[Records contained in a dataset]

★ ★ ★

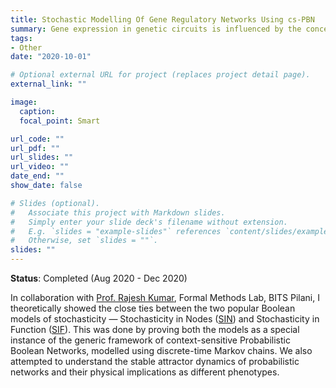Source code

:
 ```yaml
---
title: Stochastic Modelling Of Gene Regulatory Networks Using cs-PBN
summary: Gene expression in genetic circuits is influenced by the concentrations of multiple proteins, modelled as a discrete circuit (based on the threshold concentrations). I theoretically proved the relationship between two popular formal stochastic frameworks.
tags:
- Other
date: "2020-10-01"

# Optional external URL for project (replaces project detail page).
external_link: ""

image:
  caption: 
  focal_point: Smart

url_code: ""
url_pdf: ""
url_slides: ""
url_video: ""
date_end: ""
show_date: false

# Slides (optional).
#   Associate this project with Markdown slides.
#   Simply enter your slide deck's filename without extension.
#   E.g. `slides = "example-slides"` references `content/slides/example-slides.md`.
#   Otherwise, set `slides = ""`.
slides: ""
---
```


**Status**: Completed (Aug 2020 - Dec 2020)

In collaboration with [Prof. Rajesh Kumar](https://www.bits-pilani.ac.in/pilani/rajeshk/profile), Formal Methods Lab, BITS Pilani, I theoretically showed the close ties between the two popular Boolean models of stochasticity &mdash; Stochasticity in Nodes ([SIN](https://pubmed.ncbi.nlm.nih.gov/17543998/)) and Stochasticity in Function ([SIF](https://www.ncbi.nlm.nih.gov/pmc/articles/PMC2687968/)). This was done by proving both the models as a special instance of the generic framework of context-sensitive Probabilistic Boolean Networks, modelled using discrete-time Markov chains. We also attempted to understand the stable attractor dynamics of probabilistic networks and their physical implications as different phenotypes.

★ ★ ★

> Directions:
The answer must be the line containing "- Dec 2020)" and every line after it to the end of the records, repeated exactly.

> Reply:
**Status**: Completed (Aug 2020 - Dec 2020)

In collaboration with [Prof. Rajesh Kumar](https://www.bits-pilani.ac.in/pilani/rajeshk/profile), Formal Methods Lab, BITS Pilani, I theoretically showed the close ties between the two popular Boolean models of stochasticity &mdash; Stochasticity in Nodes ([SIN](https://pubmed.ncbi.nlm.nih.gov/17543998/)) and Stochasticity in Function ([SIF](https://www.ncbi.nlm.nih.gov/pmc/articles/PMC2687968/)). This was done by proving both the models as a special instance of the generic framework of context-sensitive Probabilistic Boolean Networks, modelled using discrete-time Markov chains. We also attempted to understand the stable attractor dynamics of probabilistic networks and their physical implications as different phenotypes.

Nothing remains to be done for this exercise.